The drives still were listed as UNAVAIL. However, in both cases the affected drives were recognized by SMART and showed no errors. (Curiously, I noticed that the drives had become unselected in the dialog box that is used to schedule SMART tests.)
In a panic, I spun up a backup server running 3x6TB WD Reds in a RAIDZ1 as a guest under VMWare Fusion on an old Mac Pro. (I know, very much not ideal. These three drives were supposed to be for a backup pool attached directly to my server, but I haven’t yet gotten an HBA.) Data replicated over in about 2 days without too much fuss.
Today, I detached the pool completely, imported it again, provided the GELI key and passphrase, and found that all six drives imported, but two had CKSUM errors:
Code:
pool: tank state: ONLINE status: One or more devices has experienced an unrecoverable error.
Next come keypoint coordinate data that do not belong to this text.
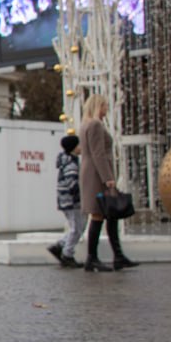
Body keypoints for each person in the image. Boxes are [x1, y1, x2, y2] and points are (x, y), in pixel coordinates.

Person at [79, 94, 137, 272]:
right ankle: (92, 258)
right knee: (98, 215)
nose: (106, 110)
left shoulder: (85, 124)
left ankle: (117, 256)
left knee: (110, 214)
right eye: (104, 106)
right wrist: (108, 178)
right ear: (98, 106)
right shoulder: (95, 124)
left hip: (91, 172)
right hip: (97, 175)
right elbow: (98, 153)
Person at [46, 134, 85, 268]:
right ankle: (67, 254)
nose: (81, 147)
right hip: (71, 201)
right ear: (74, 147)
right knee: (76, 229)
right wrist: (79, 197)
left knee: (77, 227)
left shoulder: (67, 161)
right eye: (79, 144)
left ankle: (60, 246)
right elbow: (72, 182)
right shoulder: (71, 163)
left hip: (65, 200)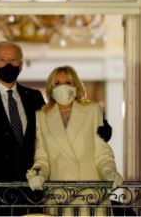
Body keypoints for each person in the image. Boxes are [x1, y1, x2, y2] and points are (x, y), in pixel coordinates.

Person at [0, 41, 113, 214]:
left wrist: (101, 126)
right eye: (2, 59)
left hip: (29, 196)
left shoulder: (34, 98)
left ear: (21, 65)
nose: (8, 64)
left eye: (13, 60)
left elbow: (60, 126)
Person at [26, 65, 124, 216]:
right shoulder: (42, 116)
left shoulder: (92, 110)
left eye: (68, 82)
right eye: (57, 83)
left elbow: (102, 153)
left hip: (91, 196)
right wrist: (38, 175)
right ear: (51, 88)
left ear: (76, 86)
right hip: (59, 197)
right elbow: (42, 158)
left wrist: (109, 172)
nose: (63, 87)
An attempt was made to correct the error. Applications are unaffected. action: Determine if the device needs to be replaced, and clear the errors using 'zpool clear' or replace the device with 'zpool replace'. see: http://illumos.org/msg/ZFS-8000-9P scan: resilvered 373M in 0h0m with 0 errors on Tue May 30 16:30:16 2017 config: NAME STATE READ WRITE CKSUM tank ONLINE 0 0 0 raidz2-0 ONLINE 0 0 0 gptid/aaaaaaaa-aaaa-11e4-aaaa-xxxxxxxxxxxx.eli ONLINE 0 0 0 gptid/bbbbbbbb-bbbb-11e4-bbbb-xxxxxxxxxxxx.eli ONLINE 0 0 4 gptid/cccccccc-cccc-11e4-cccc-xxxxxxxxxxxx.eli ONLINE 0 0 4 gptid/dddddddd-dddd-11e4-dddd-xxxxxxxxxxxx.eli ONLINE 0 0 0 gptid/eeeeeeee-eeee-11e5-eeee-xxxxxxxxxxxx.eli ONLINE 0 0 0 gptid/ffffffff-ffff-11e7—ffff-xxxxxxxxxxxx.eli ONLINE 0 0 0 errors: No known data errors
Right now I am scrubbing the pool, and will follow with SMART long tests to all drives. There are no errors listed under any of the drives when running smartctl. The drives are running below 35°C (although it has been getting warmer the past few weeks).
Did two drives really spontaneously fail? Is the issue perhaps the cables, SATA ports, or SATA controller? Should I `zpool clear` the errors and wait and see what happens, or do I have to replace the drives, or even the motherboard? As always, thank you for any insight.